隔壁床都是上了年纪的女人,在聊教孩子的事。
“张家那孩子你还记得吗?”
“怎么不记得,之前不是不愿读书吗,说读书没劲儿,宁愿去打工。”
“是啊,那孩子可牛气了。可是你猜怎么的,我上回见他的时候,诶,那小孩儿可有礼貌了。”
“怎么,让他爹给教好了?”
“他爹见面时可高兴,说啊,还得是棍棒底下出孝子,把孩子打个十遍八遍的,脑子便清楚了。”
“啊呦,这小孩得多受苦啊……老张那手劲儿可不小。都说养儿防老,这万一以后孩子念仇,等他老了病危把他氧气管拔了怎么办?”
“丽姨,你不懂的,这种小孩训乖了才好。长大了就懂事了,哪里还记得这些?到时候都是懂道理、知感恩的大人啦……这咋了这是!”
挂在病房的灯扑闪了一下,柏遥因为眩光迷了眯眼睛,谁知那灯又噼里啪啦地闪烁起来,柏遥只能抬起手臂挡住自己的双眼。
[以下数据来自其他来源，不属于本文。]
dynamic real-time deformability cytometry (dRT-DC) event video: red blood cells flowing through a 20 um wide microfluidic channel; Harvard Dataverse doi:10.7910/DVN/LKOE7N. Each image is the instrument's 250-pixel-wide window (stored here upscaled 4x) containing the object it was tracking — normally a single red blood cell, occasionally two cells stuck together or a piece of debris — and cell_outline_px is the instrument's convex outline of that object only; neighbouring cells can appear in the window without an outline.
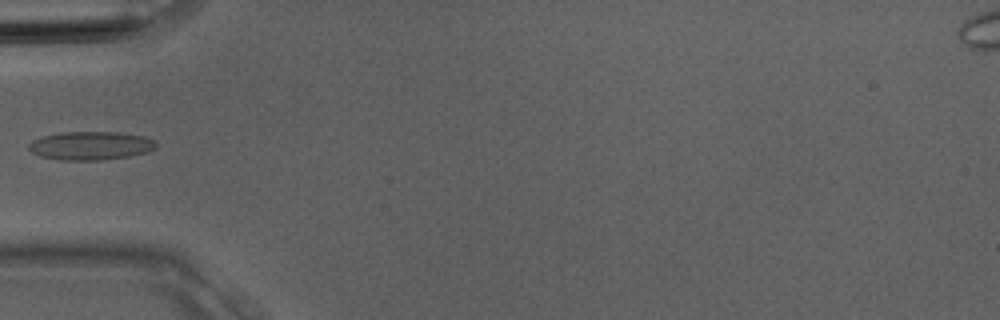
{"species": "Egyptian fruit bat (a non-hibernating species)", "species_latin": "Rousettus aegyptiacus", "temperature_condition": "room temperature", "stored_images_in_passage": 4, "camera_frame_rate_fps": 3000, "um_per_image_px": 0.085, "animal": {"sex": "male"}, "frame": {"image": 1, "passage_image": 4, "time_ms": 1.0, "image_size_px": [1000, 320], "cell_outline_px": [[156, 148], [148, 152], [128, 156], [100, 160], [60, 160], [40, 156], [32, 152], [28, 148], [28, 144], [32, 140], [44, 136], [60, 132], [120, 132], [144, 136], [156, 140]], "centroid_in_image_um": [7.72, 12.38], "position_along_channel_um": 77.3, "area_um2": 21.21}}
把手臂挪开的时候,室内只剩漆黑和窗外照进来的其他楼的光。
她的心猛然一跳,只觉得好像有些喘不过气。
“还好这按钮能按,先把护士叫来。”
中年女人把床头的红色按钮摁亮,不一会儿一个护士就进了门。
“怎么了,灯坏了是吗?”护士拿着小本儿记录了一下情况。
楼下传来警笛的声音,给空气平添了些不同寻常的慌张。
“底下这声音是咋了,大晚上的。”
护士抬眼大略看了一下病床上人的情况,道:“楼里供电系统有些故障,你们这估计是跳闸把灯搞坏了。警察是来处理重症监护室事儿的,跟你们没关系。安心睡吧,待会儿电工会来修灯。”
“好好,谢谢姑娘。”
护士还没来得及关门,就有一个女人踉踉跄跄进来,惊恐地流泪。
她说:“小遥……你爸他、他死了!”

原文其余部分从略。